I browsed the Purveyor posts on /., and there certainly were some good
comments made.
There are several drawbacks to the would-be-superior system
- It only provides fairly weak transactional "guarantees."
Yes, any one transaction can can be rolled back, but it does
not appear to extend past that. Which is fine for a single
user system, but not for multiuser.
- It doesn't do anything about managing domain typing.
The increasing support in PG7.4 for CREATE DOMAIN is something that
should surely be trumpeted as a strengthening of relational
modelling. Purveyor... Doesn't do this...
- One of the most significant merits of the relational model is that
it allows data access paths that weren't necessarily planned for.

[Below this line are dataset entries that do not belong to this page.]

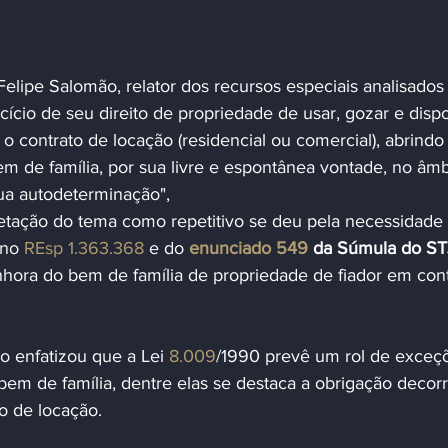
elipe Salomão, relator dos recursos especiais analisados 
cício de seu direito de propriedade de usar, gozar e dispo
, o contrato de locação (residencial ou comercial), abrind
m de família, por sua livre e espontânea vontade, no âmb
ua autodeterminação",
etação do tema como repetitivo se deu pela necessidade
no 
REsp 1.363.368
 e do 
enunciado 549
 da Súmula do ST
nhora do bem de família de propriedade de fiador em cont
 enfatizou que a Lei 
8.009
/1990 prevê um rol de exceçõ
em de família, dentre elas se destaca a obrigação decorr
o de locação.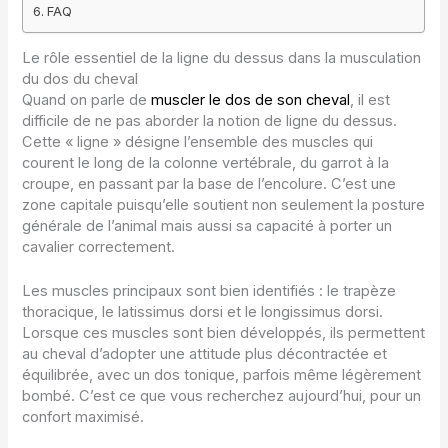
FAQ
Le rôle essentiel de la ligne du dessus dans la musculation
du dos du cheval
Quand on parle de
muscler le dos de son cheval
, il est
difficile de ne pas aborder la notion de ligne du dessus.
Cette « ligne » désigne l’ensemble des muscles qui
courent le long de la colonne vertébrale, du garrot à la
croupe, en passant par la base de l’encolure. C’est une
zone capitale puisqu’elle soutient non seulement la posture
générale de l’animal mais aussi sa capacité à porter un
cavalier correctement.
Les muscles principaux sont bien identifiés : le trapèze
thoracique, le latissimus dorsi et le longissimus dorsi.
Lorsque ces muscles sont bien développés, ils permettent
au cheval d’adopter une attitude plus décontractée et
équilibrée, avec un dos tonique, parfois même légèrement
bombé. C’est ce que vous recherchez aujourd’hui, pour un
confort maximisé.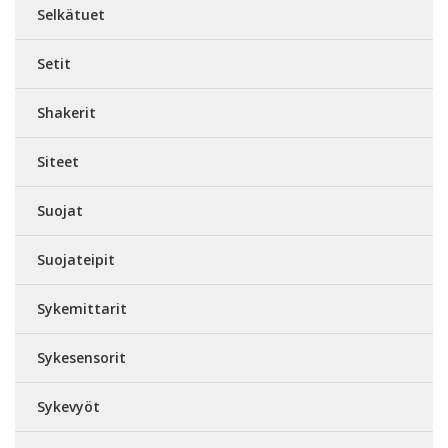
Selkätuet
Setit
Shakerit
Siteet
Suojat
Suojateipit
Sykemittarit
Sykesensorit
Sykevyöt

If I need to look at all the transaction records generated between
March 10th and April 15th, that have some other oddball
characteristics, I need only /describe/ the query, and a relational
system can do the query. It may not be particularly efficient in
the absence of a useful index, but that may well not matter.
In contrast, "object systems" are by and large a throwback to the
Network model, where queries require writing a program to navigate
through the paths provided by the indices. Which is _blazingly_
fast, if the pre-planned paths are the ones you wanted. But if you
need something "oddball," the result may be a query program that is
both inscrutable and slow.
What is unfortunate is that it looks like they have implemented
something that's pretty neat that is probably pretty useful for
embedding a sort of "database" support into applications in some
dynamic languages. But since they _dramatically_ oversell it,
apparently because the producers are "youths" that don't have enough
perspective to grasp that other systems _do_ have merits, it's likely
to get treated as worthless because of the over-sell.